EXERCISE DETAILS: Write out every one of the records below word for word, omitting the pictures.

RECORDS TO USE:

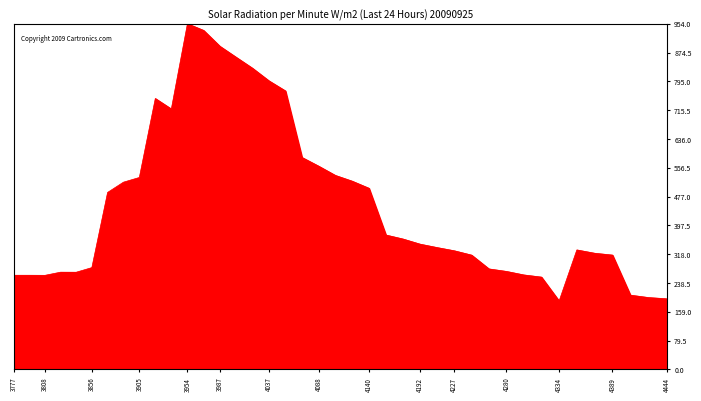

What is the difference between the maximum and minimum values?

765.3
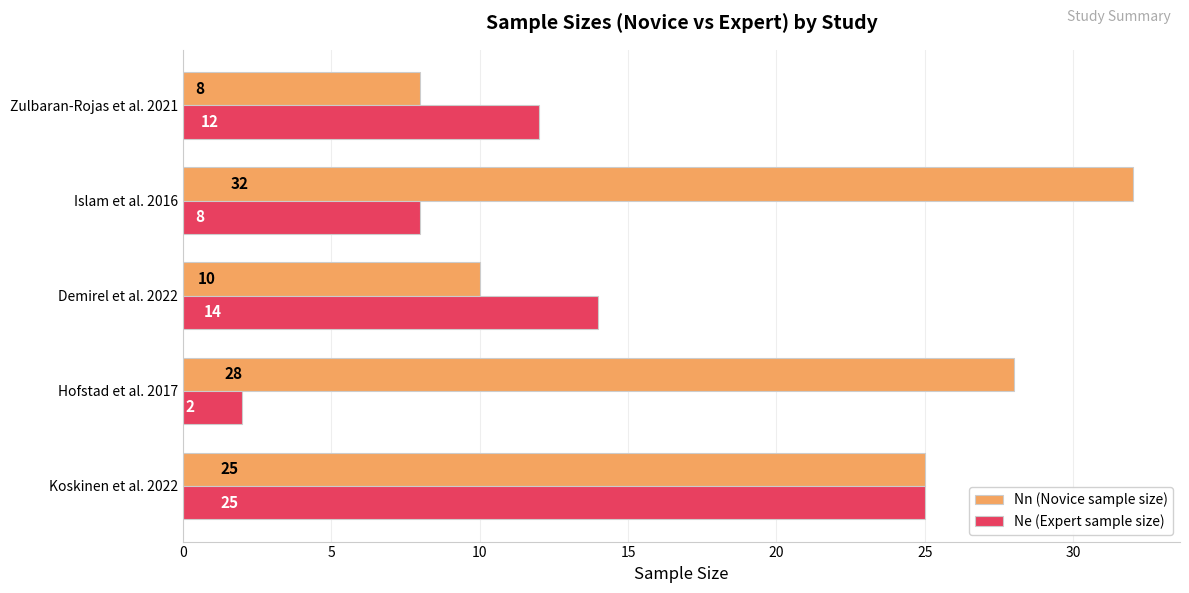

The Nn (Novice sample size) series shows 4 at Demirel et al. 2022. True or false?

False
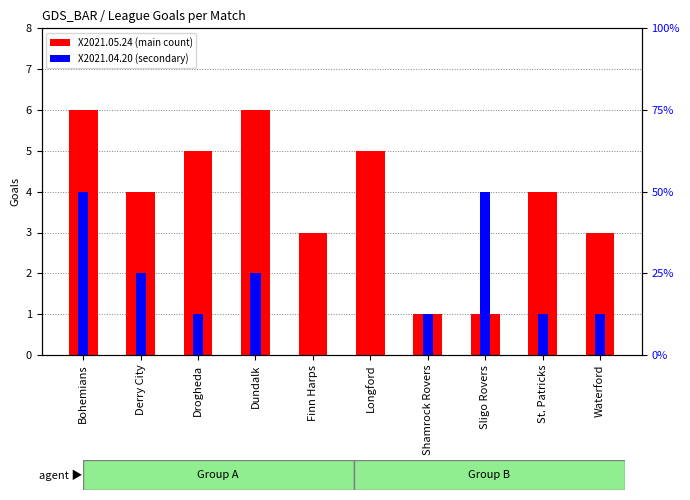

How many X2021.04.20 (secondary) values are between 1 and 2?

6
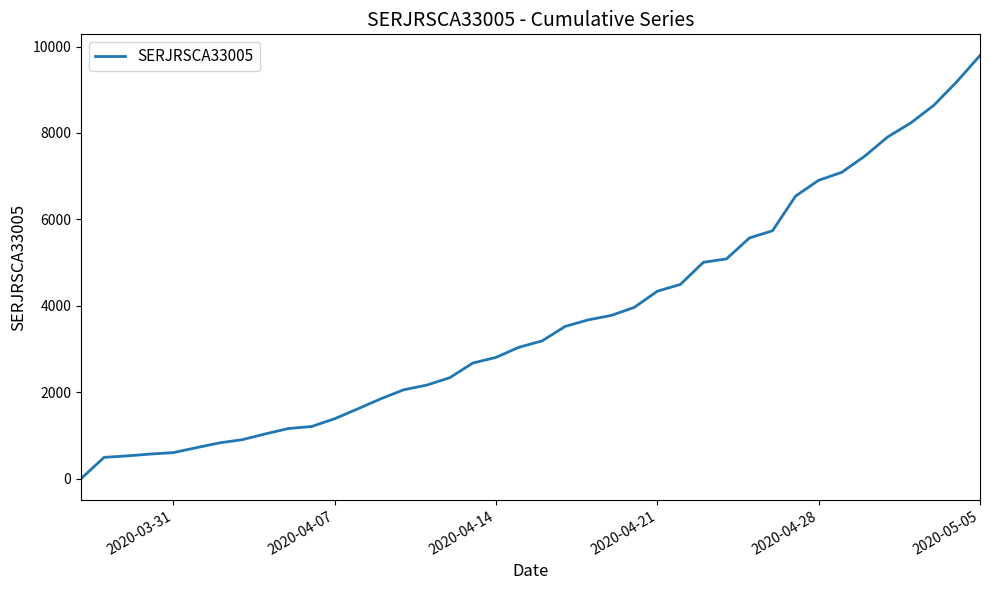

What is the difference between the maximum and minimum values?

9793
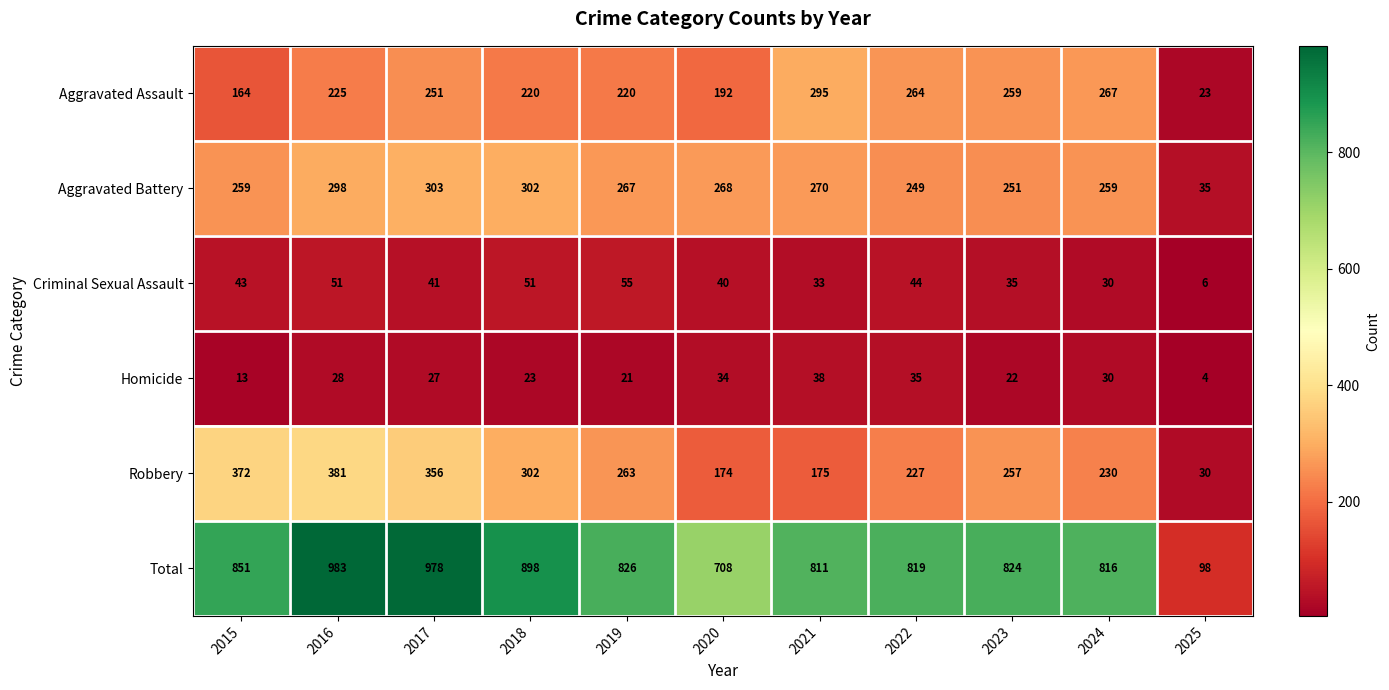

How many values in the Aggravated Assault series are below 225?

5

ANSWER SPACE:
What is the difference between the maximum and minimum values?

765.3

The Nn (Novice sample size) series shows 4 at Demirel et al. 2022. True or false?

False

How many X2021.04.20 (secondary) values are between 1 and 2?

6

What is the difference between the maximum and minimum values?

9793

How many values in the Aggravated Assault series are below 225?

5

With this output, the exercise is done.